LUTTE CONTRE LA SOLITUDE

(Cap-Juby, 1927-1928)

En 1927, Antoine est nommé chef d'aéroplace à Cap-Juby.

 

Ma petite maman, quelle vie de moine je mène dans le coin le plus perdu de toute l'Afrique, en plein Sahara espagnol. Un fort sur la plage, notre baraque qui s'y adosse, et plus rien pendant des centaines de kilomètres [...]

La mer, à l'heure des marées, nous baigne complètement, et si je m'accoude, la nuit, contre ma lucarne à barreaux de prison – nous sommes en dissidence – j'ai la mer sous moi, aussi proche qu'en barque. Et elle frappe des coups toute la nuit contre mon mur.
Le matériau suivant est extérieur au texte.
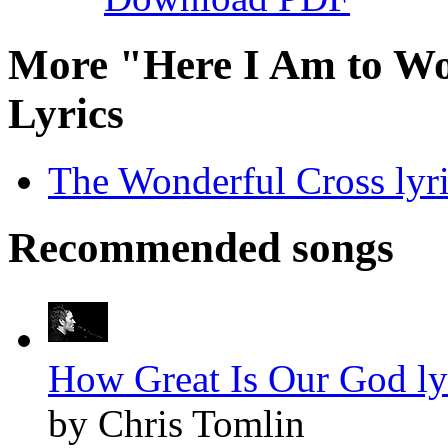
More "Here I Am to Wo
Lyrics
The Wonderful Cross lyr
Recommended songs
How Great Is Our God ly
by Chris Tomlin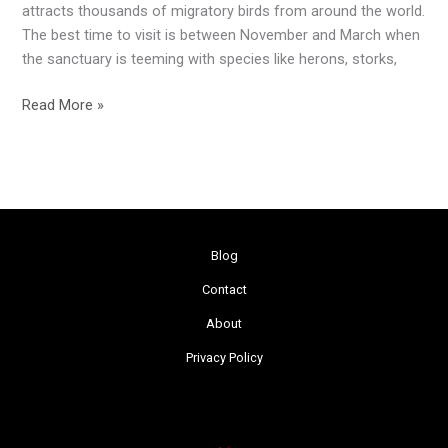
attracts thousands of migratory birds from around the world.
The best time to visit is between November and March when
the sanctuary is teeming with species like herons, storks,
Read More »
Blog
Contact
About
Privacy Policy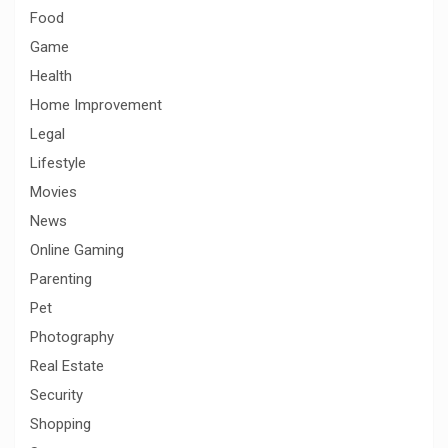
Food
Game
Health
Home Improvement
Legal
Lifestyle
Movies
News
Online Gaming
Parenting
Pet
Photography
Real Estate
Security
Shopping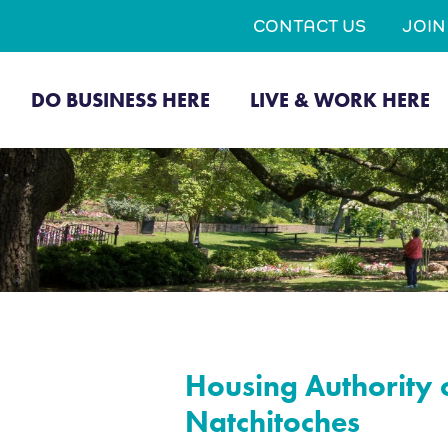
CONTACT US
JOI
DO BUSINESS HERE
LIVE & WORK HERE
Housing Authority o
Natchitoches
L'autre façade donne sur le désert.

C'est un dépouillement total. Un lit fait d'une planche et d'une paillasse maigre, une cuvette, un pot à eau. J'oublie les bibelots : la machine à écrire et les papiers de l'aéroplace. Une chambre de monastère.

Les avions passent tous les huit jours. Entre eux c'est trois jours de silence. Et quand mes avions partent, c'est comme mes poussins. Et je suis inquiet jusqu'à ce que la T.S.F. m'ait annoncé leur passage à l'escale suivante – à mille kilomètres de là. Et je suis prêt à partir à la recherche des égarés.

« LIGNE » BUENOS-AYRES

(1929-1931)

Et voici que commence la grande aventure. Elle conduit Antoine par-dessus les Andes, jusqu'en Patagonie. Il est nommé directeur de l'« Aeroposta Argentina ». Il écrit :

 

Je pense que vous êtes contente, moi, je suis un peu triste. J'aimais bien mon existence ancienne.
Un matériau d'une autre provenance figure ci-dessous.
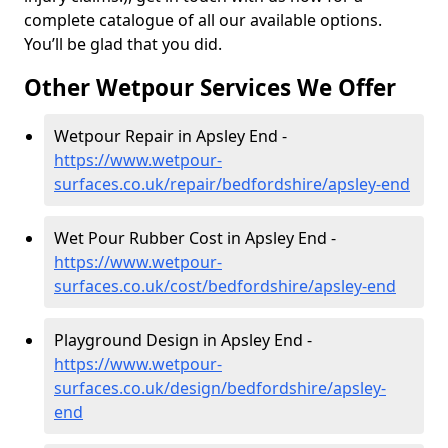
complete catalogue of all our available options.
You’ll be glad that you did.
Other Wetpour Services We Offer
Wetpour Repair in Apsley End -
https://www.wetpour-
surfaces.co.uk/repair/bedfordshire/apsley-end
Wet Pour Rubber Cost in Apsley End -
https://www.wetpour-
surfaces.co.uk/cost/bedfordshire/apsley-end
Playground Design in Apsley End -
https://www.wetpour-
surfaces.co.uk/design/bedfordshire/apsley-
end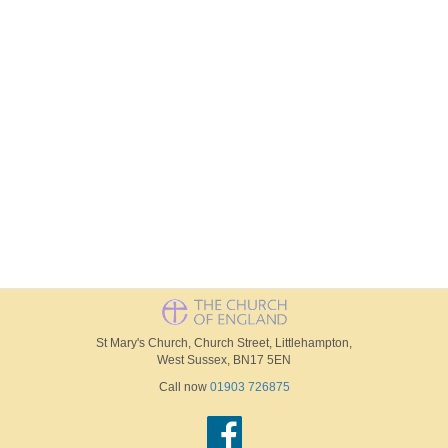
St Mary's Church, Church Street, Littlehampton,
West Sussex, BN17 5EN
Call now
01903 726875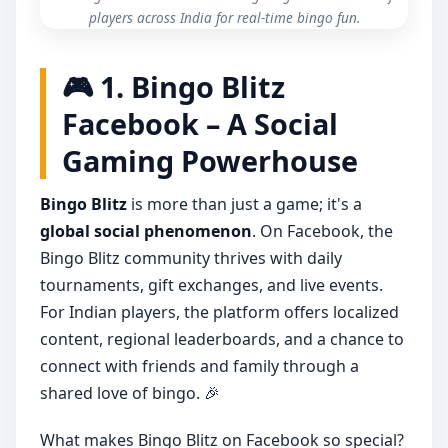
players across India for real-time bingo fun.
🎮 1. Bingo Blitz
Facebook – A Social
Gaming Powerhouse
Bingo Blitz
is more than just a game; it's a
global social phenomenon
. On Facebook, the
Bingo Blitz community thrives with daily
tournaments, gift exchanges, and live events.
For Indian players, the platform offers localized
content, regional leaderboards, and a chance to
connect with friends and family through a
shared love of bingo. 🎉
What makes Bingo Blitz on Facebook so special?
Il me semble que ça me fait vieillir.

Je piloterai d'ailleurs encore, mais pour des inspections ou reconnaissances de lignes nouvelles...

 

De son expérience de pilote en Afrique comme en Amérique du Sud naissent : Courrier Sud, Vol de nuit, Terre des hommes.

Antoine se marie. Il a rencontré à Buenos-Ayres Consuelo Suncin, veuve de l'écrivain argentin Gómez Carillo. Être exotique et charmant, son extrême fantaisie et son refus d'admettre tout partage, même celui qu'exige un travail intellectuel, rendront la vie commune difficile. Cependant Antoine l'a aimée, et sa sollicitude l'a entourée jusqu'à la fin. Le Petit Prince et les lettres d'Afrique en sont l'émouvant témoignage.
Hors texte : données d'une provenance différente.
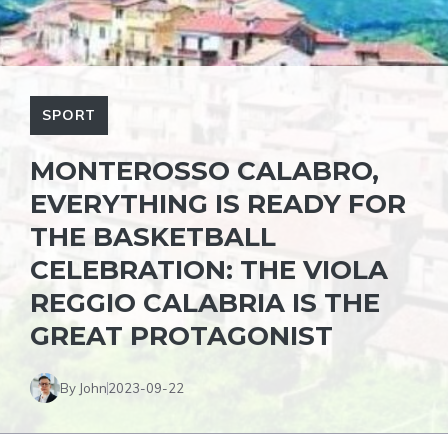
SPORT
MONTEROSSO CALABRO,
EVERYTHING IS READY FOR
THE BASKETBALL
CELEBRATION: THE VIOLA
REGGIO CALABRIA IS THE
GREAT PROTAGONIST
By John
2023-09-22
Ce qui rend la vie difficile aussi, c'est la dissolution de l'Aéropostale en mars 1931.

LUTTE CONTRE L'INJUSTICE

(Marignane, 1932)

Pour avoir soutenu ses amis de la Compagnie Aéropostale, Antoine est traité sans aménité par « Air-France » qui a repris l'affaire en liquidation.

De nouveau, sans situation, acculé par les difficultés, il est obligé de reprendre du service comme simple pilote.